Di , scritto il 20 Dicembre 2011

Meknes è una delle quattro città imperiali, insieme a Fès, Marrakech e Rabat, l’attuale capitale del Marocco. Deve il suo nome alla tribù berbera dei Miknasa e si sviluppò intorno a una fortezza costruita durante il periodo della dominazione romana. Nel XVII secolo fu scelta dall’alawita Moulay Ismail per essere trasformata in una città all’altezza pienamente del suo potere di sultano del Marocco, fortificata da 45 chilometri di mura e bellissima.

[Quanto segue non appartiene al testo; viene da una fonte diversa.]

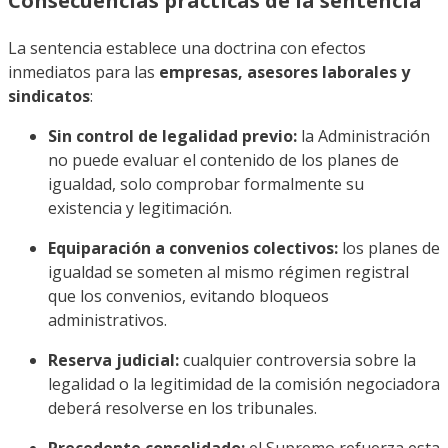
Consecuencias prácticas de la sentencia
La sentencia establece una doctrina con efectos
inmediatos para las
empresas, asesores laborales y
sindicatos
:
Sin control de legalidad previo:
la Administración
no puede evaluar el contenido de los planes de
igualdad, solo comprobar formalmente su
existencia y legitimación.
Equiparación a convenios colectivos:
los planes de
igualdad se someten al mismo régimen registral
que los convenios, evitando bloqueos
administrativos.
Reserva judicial:
cualquier controversia sobre la
legalidad o la legitimidad de la comisión negociadora
deberá resolverse en los tribunales.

Oggi la città storica (più nota come Medina) è annoverata dall’UNESCO tra i patrimoni dell’umanità.

Che cosa vedere a Meknes? Almeno questo:
* Il palazzo Dar El Makhzen, residenza ufficiale del Moulay Ismail, fiancheggiato da un corridoio lungo 2 chilometri con mura enormi. Il palazzo è concepito in modo da poter ospitare nei piani inferiori riunioni tra politici e le scuderie per i cavalli. Ogni corpo militare aveva un suo ingresso riservato, e tutti confluivano al centro in una grande sala, intorno a cui si aprono altri vani destinati a ospitare gli incontri. Da qui Ismail gestiva il controllo sulla sua città e i suoi territori.
* Il Koubat Al Khayatin, un padiglione in cui il sultano riceveva gli ambasciatori stranieri.
* Le antiche scuderie che ospitavano 12.000 cavalli.
* Il bacino di Agdal, un lago artificiale sottostante il palazzo reale e visibile dalla terrazza.
* La monumentale porta Bab-El-Mansour, l’ingresso principale della città, considerata la porta più bella del Marocco. Fu completata cinque anni dopo la morte del sovrano, nel 1732. La adornano splendidi mosaici di ceramica, fregi monocromatici verdastri e stelle di maiolica che brillano al sole, nonché capitelli di marmo di Carrara prelevate dalle rovine romane di Volubilis (un importante sito archeologico del periodo romano tutelato dall’UNESCO situato a meno di 30 km da Meknes).
* I giardini Lahboul, che ospitano uno zoo e un teatro all’aperto.
* Il Mausoleo di Moulay Ismail: alla tomba del sultano si giunge passando per un cortile ornato da mosaici e contenente una fontana.
* La Moschea Néjjarine, del X secolo, situata nella città vecchia.
* La Grande Moschea, edificata nell’XI secolo dagli Almoravidi. Ha 11 porte e 143 arcate.
* Le maestose porte di Bab Lakhmis e Bab Berdaïne.
* Il Museo Dar Jamai, un palazzo del XIX secolo dove sono conservati oggetti in ceramica, gioielli, tappeti, ricami e oggetti in legno.

Meknes è situata non lontano dalle montagne dell’Atlante e ha un clima rigido in inverno e caldo in estate. Primavera e autunno sono il periodo ideale per visitarla.